Son of Grace: Frank Worrell – A Biography 
Vaneisa Baksh, Fairfield Books, £22 

OCCASIONALLY referred to as a “cricketing Bolshevik,” Frank Worrell acted as a powerful agent of change when he became the  first permanent black captain of the West Indies in 1960. 

He came to that job only after a bruising campaign to reverse the white hegemony in Caribbean cricket — a long-running battle to which, among others, the Trinidadian Marxist CLR James lent his weight. 

Yet, as Vaneisa Baksh points out in this thorough new account of his life, Worrell was “contemptuous of politics,” to the point that he attended only two sittings of parliament in newly independent Jamaica after being appointed as a senator there in 1962, giving up the position within two years. 

Baksh shows that Worrell’s preference was for the personal rather than the political, and that after he had finished being West Indies captain he believed the best way of using his influence was on the social front, inspiring and cajoling a fresh generation of West Indians into taking hold of their post-colonial destiny. 

This is revealed most effectively in the strongest part of Baksh’s book, which covers the post-cricketing years when he took on a senior role at the University of the West Indies and became an informal roving ambassador around the Caribbean and the world.  

Worrell died of leukaemia aged 42 in 1967, so primary source materials relating to his personal life, as well as good chunks of his professional existence, are hard to come by.
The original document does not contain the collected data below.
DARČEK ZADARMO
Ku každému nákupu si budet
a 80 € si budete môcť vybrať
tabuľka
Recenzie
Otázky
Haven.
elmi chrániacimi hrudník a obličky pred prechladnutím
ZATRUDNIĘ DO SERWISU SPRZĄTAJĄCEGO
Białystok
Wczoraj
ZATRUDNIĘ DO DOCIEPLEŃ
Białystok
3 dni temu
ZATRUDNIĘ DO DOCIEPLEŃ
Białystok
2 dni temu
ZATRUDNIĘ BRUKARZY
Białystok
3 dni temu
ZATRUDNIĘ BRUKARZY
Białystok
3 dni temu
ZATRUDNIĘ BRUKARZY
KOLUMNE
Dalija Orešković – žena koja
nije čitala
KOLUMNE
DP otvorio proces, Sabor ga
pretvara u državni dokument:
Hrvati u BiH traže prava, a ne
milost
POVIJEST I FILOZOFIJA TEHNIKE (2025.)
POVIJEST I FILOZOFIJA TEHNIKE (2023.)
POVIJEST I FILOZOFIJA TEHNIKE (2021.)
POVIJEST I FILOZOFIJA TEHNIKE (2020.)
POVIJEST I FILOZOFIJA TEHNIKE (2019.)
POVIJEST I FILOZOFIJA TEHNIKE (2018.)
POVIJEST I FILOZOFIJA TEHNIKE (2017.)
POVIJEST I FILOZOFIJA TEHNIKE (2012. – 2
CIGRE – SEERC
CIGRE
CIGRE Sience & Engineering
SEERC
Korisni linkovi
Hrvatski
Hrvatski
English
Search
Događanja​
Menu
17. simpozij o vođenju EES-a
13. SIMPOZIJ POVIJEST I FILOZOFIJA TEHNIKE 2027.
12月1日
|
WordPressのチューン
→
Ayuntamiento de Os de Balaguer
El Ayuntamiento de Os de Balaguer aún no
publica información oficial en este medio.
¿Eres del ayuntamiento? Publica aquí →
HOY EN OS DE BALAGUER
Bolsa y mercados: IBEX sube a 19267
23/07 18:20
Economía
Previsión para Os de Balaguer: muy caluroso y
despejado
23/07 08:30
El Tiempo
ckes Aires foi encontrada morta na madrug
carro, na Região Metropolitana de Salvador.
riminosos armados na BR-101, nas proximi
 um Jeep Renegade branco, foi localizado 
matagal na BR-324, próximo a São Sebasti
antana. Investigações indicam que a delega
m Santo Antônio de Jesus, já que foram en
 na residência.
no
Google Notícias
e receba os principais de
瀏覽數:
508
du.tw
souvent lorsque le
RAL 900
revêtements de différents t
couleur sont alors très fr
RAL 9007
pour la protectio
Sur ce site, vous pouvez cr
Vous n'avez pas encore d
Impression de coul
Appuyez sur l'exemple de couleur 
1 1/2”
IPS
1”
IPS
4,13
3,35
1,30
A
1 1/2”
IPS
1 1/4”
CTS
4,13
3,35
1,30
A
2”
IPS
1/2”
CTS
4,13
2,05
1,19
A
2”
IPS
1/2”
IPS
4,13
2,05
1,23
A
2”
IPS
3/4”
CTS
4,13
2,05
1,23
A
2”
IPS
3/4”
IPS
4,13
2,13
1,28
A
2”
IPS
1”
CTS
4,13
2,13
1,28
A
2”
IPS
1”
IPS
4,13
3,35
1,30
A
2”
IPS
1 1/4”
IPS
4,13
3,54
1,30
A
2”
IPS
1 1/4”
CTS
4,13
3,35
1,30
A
But for the university period Baksh has done well to secure revealing interviews with those who worked and studied with him — not to mention useful letters relating to his work around the time.   

She’s unearthed valuable nuggets in other areas too, including hitherto unseen documents from the West Indies Cricket Board, and while this is not the first biography of Worrell, it is certainly the most comprehensive.  

At times, however, the focus of the book is shaped too strongly by the fact that Baksh clearly feels she has to make the absolute most of her fresh sources. Thus we get too much coverage of some aspects of Worrell’s life that are relatively unimportant, including an arcane dispute with his university employers over a loan agreement.  

That incident might have been better used in miniature, and to make a wider point about Worrell’s carefree attitude to money, but in general Baksh seems reluctant to draw too many conclusions from the material she has gathered.  

After a lengthy section on Worrell’s decision to lead a “rebel” tour of South Africa in 1959, for instance, all the author can provide by way of an overall insight is to suggest that “whether Worrell should have considered going to South Africa at all remains hanging over history.”

While such fence-sitting might be seen as a sign of laudable neutrality, it is disappointing that Baksh should not voice her opinion a bit more often, especially given her deep knowledge of the subject, cricket and the Caribbean.  

This is especially noticeable at the conclusion of the book, when instead of an attempt to sum up Worrell’s life and achievements, she opts for an oddly introspective look at the ramifications of Worrell’s death for certain members of his close family — and ends there. 

Overall, then, a worthwhile and readable effort, but not the definitive biography.